Wednesday, October 14, 2015

Why Is It So Hard to Ban Grocery Bags?

Great question posed by a local environmental newspaper.  Though they looked at this for RI, we should ask the same question across every city and town.  We've been talking about this on the radio side for 3 years.

Local changes, simple ones like this, should be rapidly implemented.  There is a high ecological costs to producing and using plastic bags.  We know it.  We see them littering our neighborhoods.  When will we stop?

If we don't, what does it say about our true commitment to change?



 October 22, 2012 By FRANK CARINI

Fifteen years ago Pakistan banned the use of plastic bags. Earlier this month, the Barrington Town Council, after much debate and plenty of consternation, passed a ban that expires in two years.
The sixth-most populous country in the world, consisting of four provinces and four federal territories, and whose recent history can be characterized by periods of military rule and political instability, has no need for plastic grocery bags. But a small town of about 17,000 is addicted to these pouches of petroleum. Concerned Town Council members believe they need to wean their bag-dependent constituents from their plastic habit.
Pakistan’s government determined — likely quite easily — that discarded plastic bags were choking storm drains, spoiling the countryside and causing environmental problems. Barrington officials are more concerned that a local shopper could be left holding a reusable cloth bag.
At an August council meeting, the American Progressive Plastic Bag Alliance, a plastics industry advocacy group, sent a representative from Washington, D.C., to speak against the ban. His pants-on-fire line that “Given a choice, plastic bags are an environmentally friendly choice” must have resonated with town officials.
By giving the bag ban a two-year sunset provision, the afraid-to-get-yelled-at-by-small-government-big-mouths Town Council provided opponents with a targeted deadline for reversing the limp measure.
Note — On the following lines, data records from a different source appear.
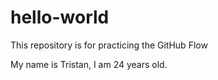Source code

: # hello-world
This repository is for practicing the GitHub Flow

My name is Tristan, I am 24 years old. 
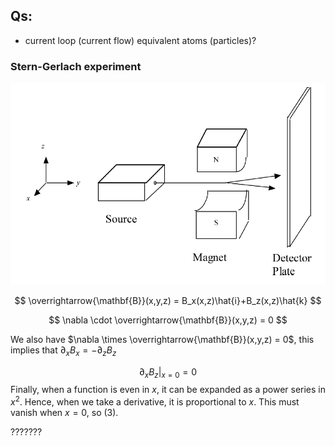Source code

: ## Qs:

- current loop (current flow) equivalent atoms (particles)?

### Stern-Gerlach experiment

![Stern-Gerlach_schematic](Images\Stern-Gerlach_schematic.png)

$$
\overrightarrow{\mathbf{B}}(x,y,z) = B_x(x,z)\hat{i}+B_z(x,z)\hat{k}
$$

$$
\nabla \cdot \overrightarrow{\mathbf{B}}(x,y,z) = 0
$$

We also have $\nabla \times \overrightarrow{\mathbf{B}}(x,y,z) = 0$, this implies that $\partial_x B_x = - \partial_z B_z$


$$
\left. \partial_xB_z\right|_{x=0} = 0
$$
Finally, when a function is even in $x$, it can be expanded as a power series in $x^2$. Hence, when we take a derivative, it is proportional to $x$. This must vanish when $x=0$, so (3).

???????





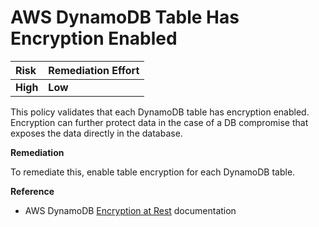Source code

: # AWS DynamoDB Table Has Encryption Enabled

| Risk | Remediation Effort |
| :--- | :--- |
| **High** | **Low** |

This policy validates that each DynamoDB table has encryption enabled. Encryption can further protect data in the case of a DB compromise that exposes the data directly in the database.

**Remediation**

To remediate this, enable table encryption for each DynamoDB table.

**Reference**

* AWS DynamoDB [Encryption at Rest](https://docs.aws.amazon.com/amazondynamodb/latest/developerguide/EncryptionAtRest.html) documentation

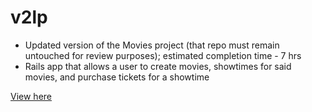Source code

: # v2lp

* Updated version of the Movies project (that repo must remain untouched for review purposes); estimated completion time - 7 hrs
* Rails app that allows a user to create movies, showtimes for said movies, and purchase tickets for a showtime

[View here](https://v2lp.herokuapp.com/)

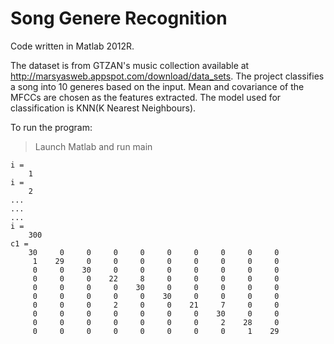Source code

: # Song Genere Recognition

Code written in Matlab 2012R.

The dataset is from GTZAN's music collection available at http://marsyasweb.appspot.com/download/data_sets.
The project classifies a song into 10 generes based on the input. Mean and covariance of the MFCCs are
chosen as the features extracted. The model used for classification is KNN(K Nearest Neighbours).

To run the program:
> Launch Matlab and run main


	i =
		1
	i = 
		2
	...
	...
	...
	i =
		300
	c1 = 
		30     0     0     0     0     0     0     0     0     0
	     1    29     0     0     0     0     0     0     0     0
	     0     0    30     0     0     0     0     0     0     0
	     0     0     0    22     8     0     0     0     0     0
	     0     0     0     0    30     0     0     0     0     0
	     0     0     0     0     0    30     0     0     0     0
	     0     0     0     2     0     0    21     7     0     0
	     0     0     0     0     0     0     0    30     0     0
	     0     0     0     0     0     0     0     2    28     0
	     0     0     0     0     0     0     0     0     1    29

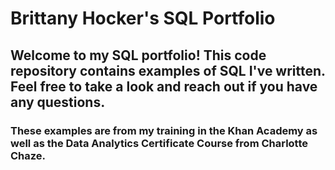 # Brittany Hocker's SQL Portfolio

## Welcome to my SQL portfolio! This code repository contains examples of SQL I've written. Feel free to take a look and reach out if you have any questions.

### These examples are from my training in the Khan Academy as well as the Data Analytics Certificate Course from Charlotte Chaze.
While most residents at the Oct. 1 meeting where the wimpy law was passed expressed support for a full ban, the Town Council was more interested in pacifying a few people who 40 years ago would have belly-ached about the government mandate to ban DDT.
Lobbyists from the American Chemistry Council will not doubt be appearing in Barrington in summer 2014.
In the midst of the council’s months-long dizzying bag ban debate, Shaw’s, the town’s largest retailer, announced it was voluntarily pulling plastic checkout bags from its store by the end of November.
While Westport, Conn., hasn’t had a compliant or violation in its four years with a bag ban, one or two complaints will likely allow the Barrington Town Council to simply do nothing to reinstate the bag ban, as loudmouth opponents portray such an extension as politically risky.
Unfortunately, Barrington isn’t the only U.S. town, city or state afraid to ban what is routinely used to carry a tube of toothpaste from the checkout line to a parked SUV. Five months ago, Hawaii became the first — and still only — state to ban plastic checkout bags.
Since 2009, though, eight states have passed laws that permit guns in bars.
Plastic grocery bags clog storm drains, which intensifies flooding, choke animals and litter beaches. It takes about 400 years for a plastic grocery bag to decompose.
Yet an estimated 500 billion to 1 trillion plastic bags are used worldwide annually, including 380 billion in the United States alone. We carelessly discard some 100 billion of those plastic bags every year, which is the equivalent of dumping nearly 12 million barrels of oil.
Civilization thrived for centuries without plastic vessels to carry fruits and vegetables from market. And, please, banning plastic retail bags won’t ruin the economy or send unemployment soaring. Deregulating Wall Street already accomplished that.
Frank Carini is the editor of ecoRI News.